Nick’s brow creased with anxiety. ‘He’s insisting it’s you.’
‘OK, OK, fine. Asma, you all right on the chicken?’
‘Yes, chef,’ Asma said, with a thumbs up.
Maggie pushed the swinging doors open and walked around the bar, then frowned as she approached table four, a round table for two in the middle of the floor. Mungo was sitting at it, although as she got closer, he nodded to someone beyond her and instantly slid to one knee.
She heard a violinist start up and turned to see a man playing beside the bar and, behind the violinist, she could see the excited faces of her kitchen staff watching through the hatch. She’d been ambushed.
‘Mungo, what are yo—’
‘Excuse me, ladies and gentlemen,’ he shouted, wobbling on his knee as he looked from one side of the restaurant to the other. ‘I’m awfully sorry to interrupt your delicious dinner, which I know will be exceptional because I’ve eaten here several times myself, but I have an important question for the chef.’
‘Mung—’
‘It’s a question I’ve wanted to ask her ever since I met her in this very spot, ten months ago, when she opened this brilliant restaurant.’

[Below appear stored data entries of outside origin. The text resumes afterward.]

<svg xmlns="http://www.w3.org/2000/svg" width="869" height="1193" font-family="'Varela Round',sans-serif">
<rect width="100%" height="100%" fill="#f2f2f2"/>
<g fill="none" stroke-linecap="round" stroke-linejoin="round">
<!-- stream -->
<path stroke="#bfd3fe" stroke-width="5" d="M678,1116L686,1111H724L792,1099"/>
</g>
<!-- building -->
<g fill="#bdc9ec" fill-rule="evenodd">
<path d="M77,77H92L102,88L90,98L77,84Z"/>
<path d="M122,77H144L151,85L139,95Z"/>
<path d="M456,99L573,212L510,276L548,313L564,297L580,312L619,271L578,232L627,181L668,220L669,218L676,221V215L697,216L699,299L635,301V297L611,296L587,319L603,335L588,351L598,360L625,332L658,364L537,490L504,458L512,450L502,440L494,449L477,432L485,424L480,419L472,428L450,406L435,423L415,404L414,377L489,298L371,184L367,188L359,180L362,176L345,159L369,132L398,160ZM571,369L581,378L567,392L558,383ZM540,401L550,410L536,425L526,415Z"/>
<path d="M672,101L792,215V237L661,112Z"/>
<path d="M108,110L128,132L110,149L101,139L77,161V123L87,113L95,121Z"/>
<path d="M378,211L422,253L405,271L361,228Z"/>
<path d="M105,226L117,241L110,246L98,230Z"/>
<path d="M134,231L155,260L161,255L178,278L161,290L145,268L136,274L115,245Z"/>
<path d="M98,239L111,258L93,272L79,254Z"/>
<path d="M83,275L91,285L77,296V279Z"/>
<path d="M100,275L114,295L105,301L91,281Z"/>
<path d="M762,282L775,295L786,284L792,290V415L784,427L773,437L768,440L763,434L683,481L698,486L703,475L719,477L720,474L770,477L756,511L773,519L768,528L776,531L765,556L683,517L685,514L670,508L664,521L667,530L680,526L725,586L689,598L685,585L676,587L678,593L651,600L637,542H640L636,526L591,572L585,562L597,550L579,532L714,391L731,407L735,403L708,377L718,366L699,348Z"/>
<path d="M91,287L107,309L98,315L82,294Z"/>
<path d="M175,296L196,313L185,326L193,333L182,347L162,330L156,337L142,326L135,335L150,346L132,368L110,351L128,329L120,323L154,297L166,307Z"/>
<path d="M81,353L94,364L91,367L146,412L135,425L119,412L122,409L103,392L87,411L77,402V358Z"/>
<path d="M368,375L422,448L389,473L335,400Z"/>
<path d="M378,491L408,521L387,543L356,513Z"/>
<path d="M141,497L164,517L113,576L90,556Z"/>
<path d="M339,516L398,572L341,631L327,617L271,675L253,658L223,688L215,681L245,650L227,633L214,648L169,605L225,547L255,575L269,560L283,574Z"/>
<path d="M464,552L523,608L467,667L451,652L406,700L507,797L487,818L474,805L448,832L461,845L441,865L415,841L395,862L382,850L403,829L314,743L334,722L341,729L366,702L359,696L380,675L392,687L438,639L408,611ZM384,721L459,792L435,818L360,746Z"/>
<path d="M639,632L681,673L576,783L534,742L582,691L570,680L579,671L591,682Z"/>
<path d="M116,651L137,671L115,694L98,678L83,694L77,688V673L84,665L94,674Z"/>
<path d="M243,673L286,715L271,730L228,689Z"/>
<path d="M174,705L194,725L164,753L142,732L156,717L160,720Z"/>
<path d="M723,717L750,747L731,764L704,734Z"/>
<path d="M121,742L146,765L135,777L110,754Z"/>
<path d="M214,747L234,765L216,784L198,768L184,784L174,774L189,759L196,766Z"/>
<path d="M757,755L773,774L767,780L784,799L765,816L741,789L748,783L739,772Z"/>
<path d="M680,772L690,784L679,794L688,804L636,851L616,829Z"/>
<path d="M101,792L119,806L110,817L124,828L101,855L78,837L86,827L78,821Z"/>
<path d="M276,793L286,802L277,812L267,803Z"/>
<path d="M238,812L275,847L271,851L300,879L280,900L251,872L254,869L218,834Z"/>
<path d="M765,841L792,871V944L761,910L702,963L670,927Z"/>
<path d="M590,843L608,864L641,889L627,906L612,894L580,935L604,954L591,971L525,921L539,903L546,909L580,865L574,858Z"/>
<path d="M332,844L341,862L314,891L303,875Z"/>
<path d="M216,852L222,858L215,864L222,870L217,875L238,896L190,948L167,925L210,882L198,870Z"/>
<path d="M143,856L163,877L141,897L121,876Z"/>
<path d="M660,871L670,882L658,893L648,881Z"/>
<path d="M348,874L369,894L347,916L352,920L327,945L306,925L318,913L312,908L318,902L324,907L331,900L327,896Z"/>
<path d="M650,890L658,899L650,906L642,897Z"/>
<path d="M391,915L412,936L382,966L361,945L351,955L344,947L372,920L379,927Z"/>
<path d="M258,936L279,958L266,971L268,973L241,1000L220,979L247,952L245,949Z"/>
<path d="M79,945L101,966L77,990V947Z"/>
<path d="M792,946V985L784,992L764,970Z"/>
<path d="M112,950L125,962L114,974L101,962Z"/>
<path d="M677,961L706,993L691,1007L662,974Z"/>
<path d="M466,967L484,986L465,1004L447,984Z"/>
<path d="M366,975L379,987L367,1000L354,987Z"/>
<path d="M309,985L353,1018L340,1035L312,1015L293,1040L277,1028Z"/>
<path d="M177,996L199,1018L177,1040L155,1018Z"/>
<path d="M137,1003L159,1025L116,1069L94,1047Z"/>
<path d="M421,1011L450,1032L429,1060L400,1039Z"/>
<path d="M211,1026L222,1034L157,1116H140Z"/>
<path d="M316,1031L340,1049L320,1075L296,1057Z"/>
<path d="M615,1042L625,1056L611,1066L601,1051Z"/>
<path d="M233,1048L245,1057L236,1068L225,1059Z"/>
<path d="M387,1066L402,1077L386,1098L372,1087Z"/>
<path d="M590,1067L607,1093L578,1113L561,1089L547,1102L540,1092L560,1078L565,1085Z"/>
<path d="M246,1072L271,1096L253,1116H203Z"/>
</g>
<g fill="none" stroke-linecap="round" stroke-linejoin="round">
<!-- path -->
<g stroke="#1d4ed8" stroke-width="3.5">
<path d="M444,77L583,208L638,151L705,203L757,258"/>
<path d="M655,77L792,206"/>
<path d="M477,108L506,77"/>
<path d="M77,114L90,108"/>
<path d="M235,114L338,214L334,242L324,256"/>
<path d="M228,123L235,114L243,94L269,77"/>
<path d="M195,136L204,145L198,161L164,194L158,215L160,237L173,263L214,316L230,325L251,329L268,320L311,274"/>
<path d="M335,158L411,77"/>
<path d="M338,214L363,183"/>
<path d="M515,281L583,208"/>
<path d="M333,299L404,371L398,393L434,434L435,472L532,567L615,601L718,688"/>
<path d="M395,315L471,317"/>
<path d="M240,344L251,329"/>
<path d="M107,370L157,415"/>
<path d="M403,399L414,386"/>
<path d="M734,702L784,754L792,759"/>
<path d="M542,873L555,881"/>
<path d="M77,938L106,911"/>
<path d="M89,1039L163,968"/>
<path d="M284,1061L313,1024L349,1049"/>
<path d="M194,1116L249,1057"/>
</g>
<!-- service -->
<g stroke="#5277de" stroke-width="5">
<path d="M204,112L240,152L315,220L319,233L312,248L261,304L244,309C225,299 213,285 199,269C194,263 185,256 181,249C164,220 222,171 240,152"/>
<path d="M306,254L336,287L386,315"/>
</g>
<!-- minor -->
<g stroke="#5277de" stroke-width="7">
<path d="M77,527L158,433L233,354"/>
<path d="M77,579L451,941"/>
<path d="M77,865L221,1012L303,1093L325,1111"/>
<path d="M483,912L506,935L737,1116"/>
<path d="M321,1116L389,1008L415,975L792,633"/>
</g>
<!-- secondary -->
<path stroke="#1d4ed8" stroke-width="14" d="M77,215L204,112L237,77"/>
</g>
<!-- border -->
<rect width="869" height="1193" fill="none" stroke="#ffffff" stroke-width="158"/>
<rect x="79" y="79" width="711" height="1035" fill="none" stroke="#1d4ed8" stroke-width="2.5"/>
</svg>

At this, Maggie heard a cheer and looked up to see their friends, Sam and Leah, sitting at a table in the window, both smiling encouragingly. On the next table, she then saw Woody and Bill, two chef friends, smiling in the same way. In front of them, she noticed, were Mungo’s parents and, right behind table four, were her own parents. Her mother, Maggie observed, looked as tense as if she was watching the climactic scene of a Scandinavian thriller.
She turned back to Mungo, now opening a small velvet box to reveal a large sapphire ring, surrounded by diamonds. ‘And that question is, Maggie, my darling, will you do me the very great honour of becoming my wife?’
She was momentarily blinded by a flash and turned to see a photographer.
So, because they were in public, and because their parents were watching, along with various friends and Maggie’s colleagues, and because Mungo was looking up at her so adoringly, she nodded. He was a kind and dependable man who made her feel safe. In that moment, it felt not just right, but also the simplest thing to do. With everyone watching, she felt like she had to say yes. And she would almost certainly have said yes eventually, anyway, so what did it matter if his proposal was sooner than she expected?
‘Oh, my darling,’ Mungo said, slipping the ring on to her finger before standing, rubbing his knee and kissing her.
Maggie could hear cheers around her, along with the rapid click of the camera and jaunty notes of the violinist who’d started playing ‘Here Comes The Bride’.
She smiled at their friends, and her colleagues, cheering from the kitchen, and her mother, who smiled approvingly back. For a moment, in fact, she had an odd thought that they all looked happier than her. It must be the shock, she told herself, as she took a Champagne glass from someone. That was why she felt so stunned.
‘To a wonderful, wonderful life,’ Mungo said, holding up his glass.
The next day, it was reported in the Evening Standard : Top chef says ‘I do’!
Veronica had the article framed and hung it in their downstairs loo.